La estampa del exorcismo de unas monjas españolas

Las monjas cistercienses de Santa María la Real enseñan, con la estampa de San Benito, a librarse del Maligno. Es una oración para exorcizar y alejar malos augurios e influencias de las brujas. Aun con modificaciones del medievo, esta estampa podría haberla escrito el fundador del Cister, San Benito de Nursia.

Más allá del recogimiento y del silencio, que ya son un arcano en sí mismos en un mundo vertiginoso, el Monasterio de Santa María la Real de Villamayor de los Montes, en la comarca del Arlanza (Burgos, España), guarda un secreto; un misterio. También más allá del “ora et labora”, esa vocación intrínseca de los cenobios que la Liturgia de las Horas ordena, el impresionante centro monástico y sus religiosas siguen vendiendo una cartilla contra las brujas y las posesiones demoníacas denominada ‘Estampa de San Benito’.

Se trata de una oración en latín y en castellano indicada para hacer desaparecer las fuerzas del mal, a Belcebú, y que dice así: «Cristo vence, Cristo reina, Cristo te proteja contra todo mal. Malvados y condenados demonios: En el nombre de los santos nombres de Dios: Mesías, Enmanuel, Soler, Sabaot, Agios, Ischiros, Athanatos, Jehová, Adonai y Tetragrámaton, os arrojamos y separamos de esta criatura».
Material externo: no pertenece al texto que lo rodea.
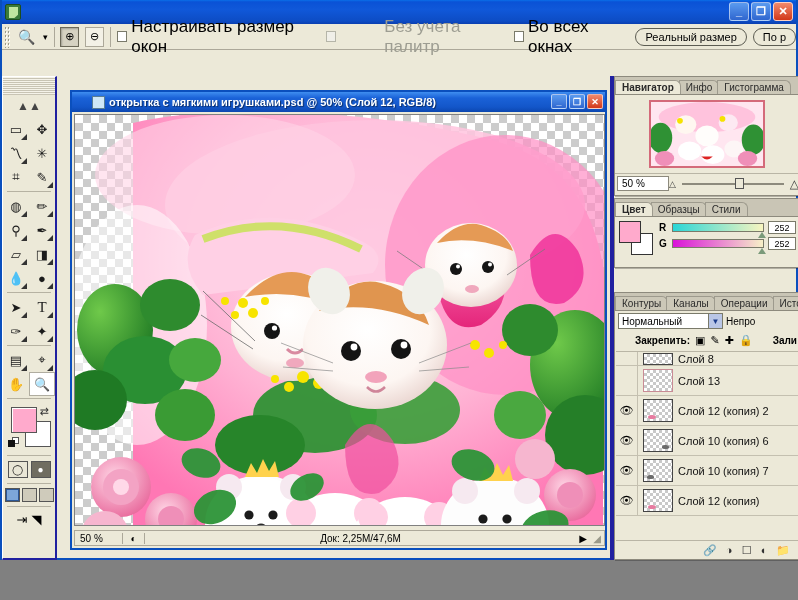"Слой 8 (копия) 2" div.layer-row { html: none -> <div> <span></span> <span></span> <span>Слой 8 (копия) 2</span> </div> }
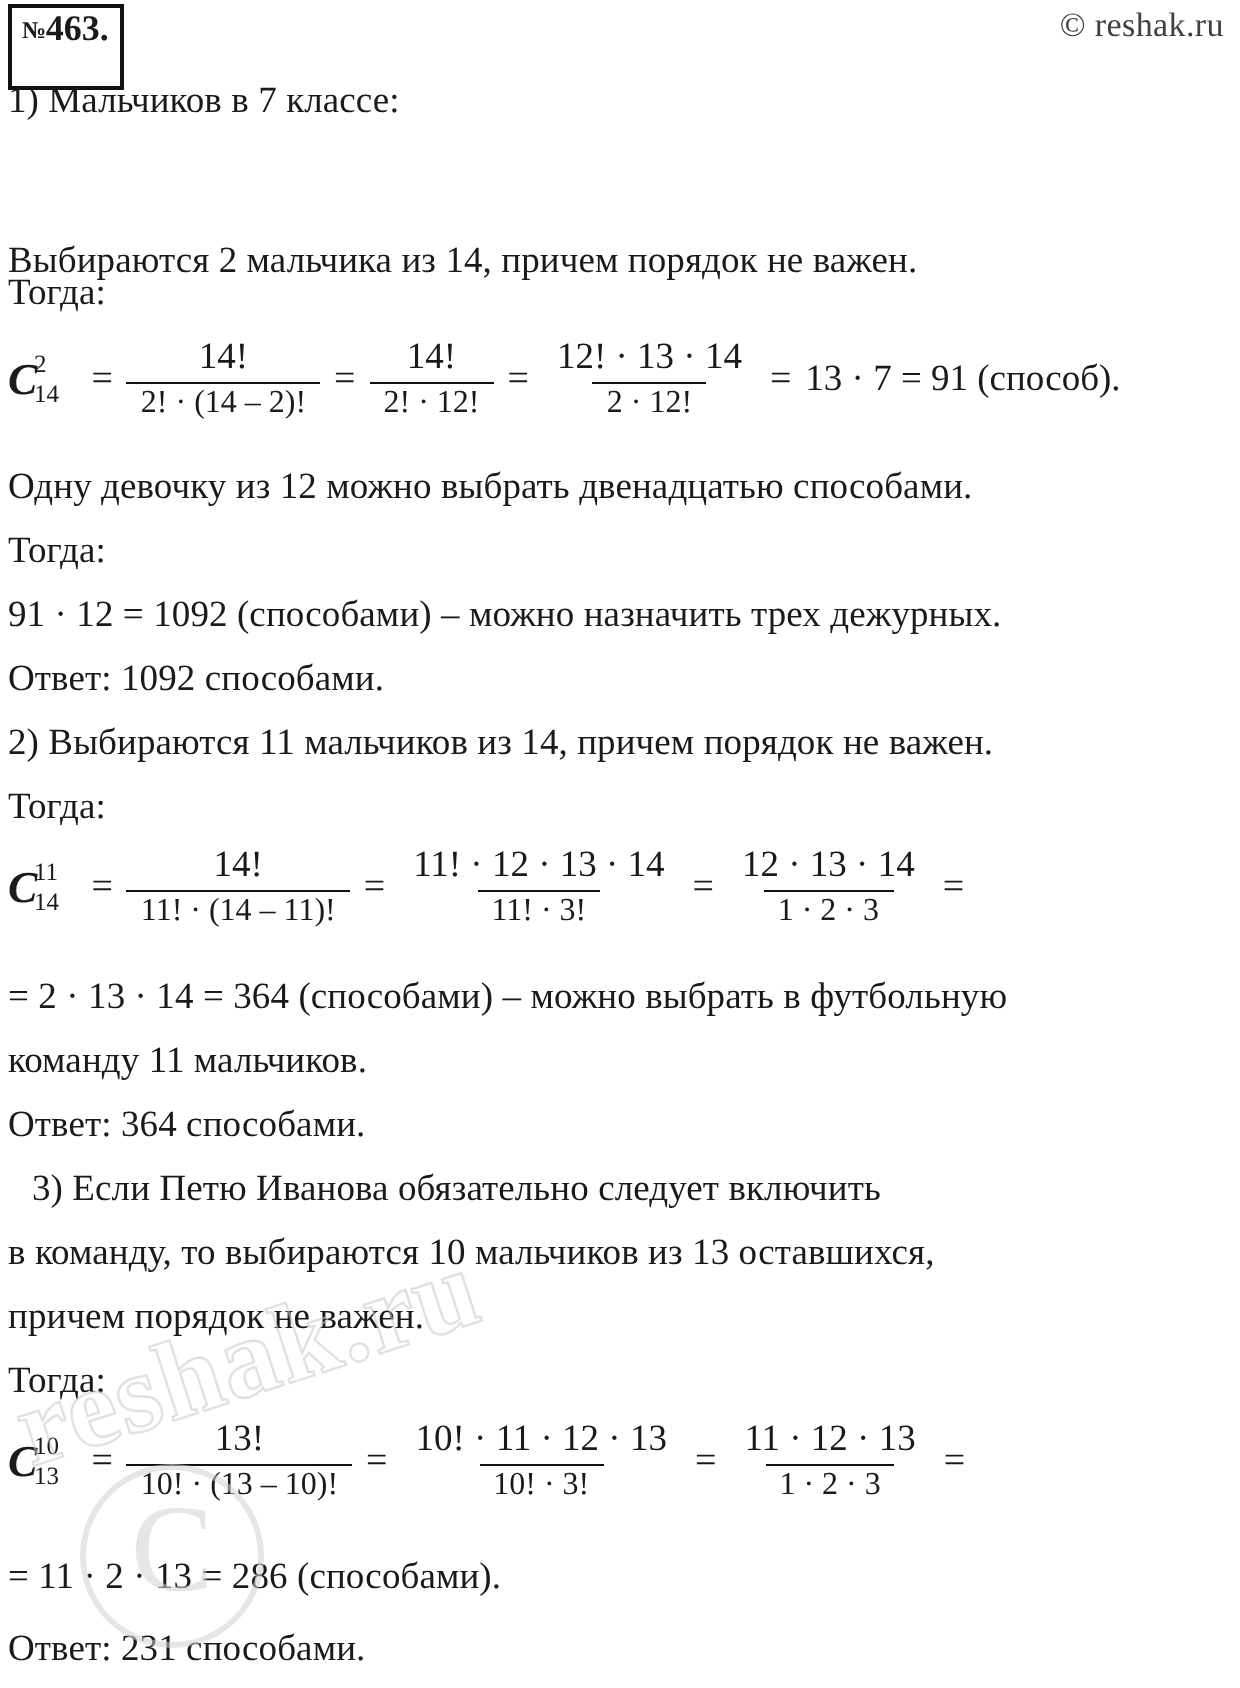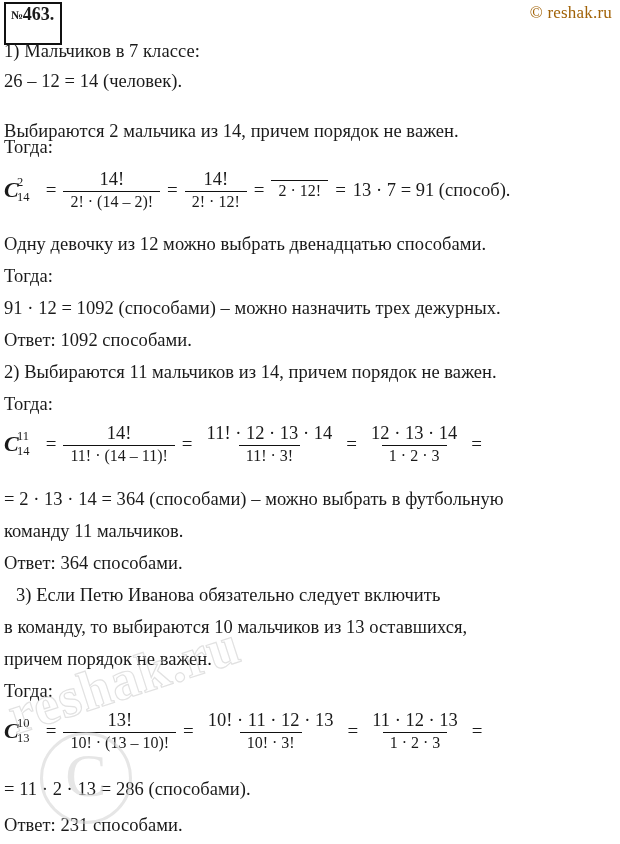"© reshak.ru" .copyright { color: #a16207 -> #404040 }
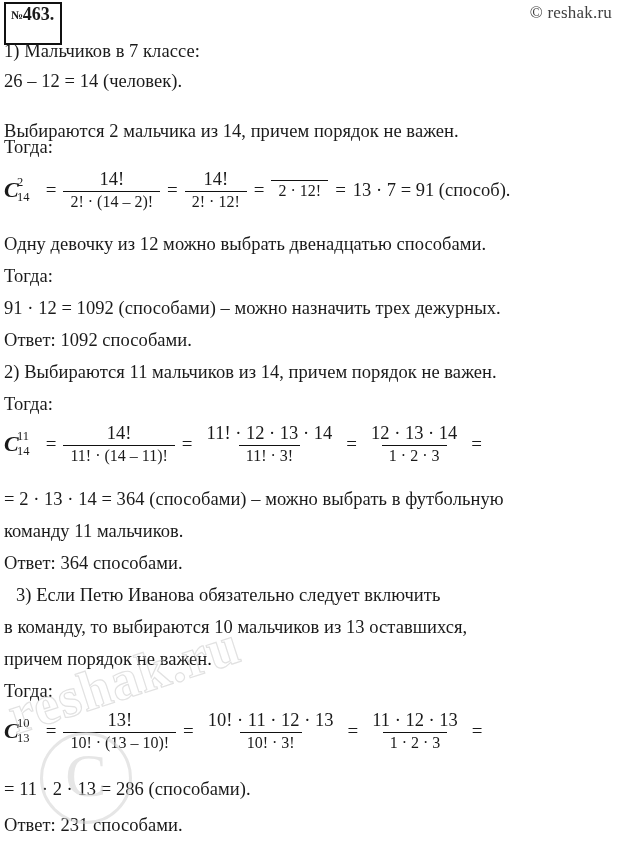"26 – 12 = 14" div.line { html: <div>26 – 12 = 14 (человек).</div> -> none }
Sigue el conjuro ocho líneas más y acaba con una oración. En la página impresa en latín se reproduce el reverso de la cruz de San Benito, de quien toma el nombre la cartilla. Y dice así: “Vade Retro Sathana/ Nunquam Suadeas Mihi Vana/ Sunt Mala Quae Libas/ Ipse Venena Bibas/ Crux Sancta Sit mihi Lux/ Non Draco Sit mihi Dux”. En pleno siglo XXI aún podemos encontrarnos con estas invocaciones y rezos para ahuyentar al mismísimo Satanás. Terrorífico.

Dicho en castellano, la oración del exorcismo dice: “Apártate Satanás/ Nunca me aconsejes cosas vanas/ Son males que tú mismo das/ Tu propio veneno bebas/ La Cruz Santa sea para mí la Luz/ Que el Dragón (una alusión directa a Luzbel) no sea quien me conduzca”.

Las monjas de la orden de San Benito de Villamayor no son las únicas poseedoras de este secreto exorcismo. En el monasterio de Santa María del Valle de Aranda de Duero y en Casas Ibáñez (Albacete), también lo ofrecen. Y llegaron a usarse en Santa María de Ubaga, en Ezcaray (La Rioja) y Olaberría (Guipúzcoa).

Servían para alejar los malos augurios e incluso se colocaban bajo los colchones, en los dinteles de las puertas de los establos o cosidas a las chaquetas de pastores y labradores.

Las religiosas tienen una web: ‘http://www.monasteriodevillamayor.com’, donde se puede leer y entender la vida monástica y su regla como una manifestación del “amor de Dios y una forma que el Padre tiene para comunicarse con el mundo”. Pero el lector no encontrará una sola relación con la cartilla de San Benito ni con fenómenos atribuibles a brujas o demonios.

La leyenda, o la realidad, relacionan a esta provincia con fenómenos brujeriles en torno a la laguna de Cernégula, donde cuentan la literatura y las tradiciones orales que las brujas de la cornisa cantábrica se citaban en torno a las aguas para hacer sus reuniones y conjuros. La propia Iglesia, con el látigo de la Santa Inquisición, sacrificó a estas mujeres en la hoguera. Probablemente se trataba de unas adelantadas al tiempo muchos siglos que lo único que buscaban era acabar con la dictadura patriarcal y machista que envolvía la cultura de la época.

El fenómeno de las beguinas
Aunque en España apenas llegaron a existir, en Bélgica y Francia, sobre todo, apareció en el siglo X un movimiento de mujeres que vivían en comunidad, alejadas de los hombres; se distinguían de las religiosas en que ni tenían orden ni una regla común y organizaban su tarea en torno a la comunidad, a la oración y a la ayuda a los necesitados.

Ellas mismas realizaban una lectura particular de la Biblia lo que las llevó a que la jerarquía de la Iglesia las considerara como brujas e infieles. El Papa Clemente V, de hecho, amenazó con excomulgar a quienes las protegieran. Muchas de ellas fueron quemadas en la hoguera como brujas ya que por su atuendo y su odio a los hombres se deducía que eran enviadas de Satanás.

Hay historiadores que defienden que de aquí se pudiera desprender que, para luchar contra este tipo organizaciones anárquicas y semi clandestinas de mujeres, se crearan estas cartillas pues se pensaba que estas beguinas estaban endemoniadas o directamente eran brujas. Mito o realidad… ¿quién sabe?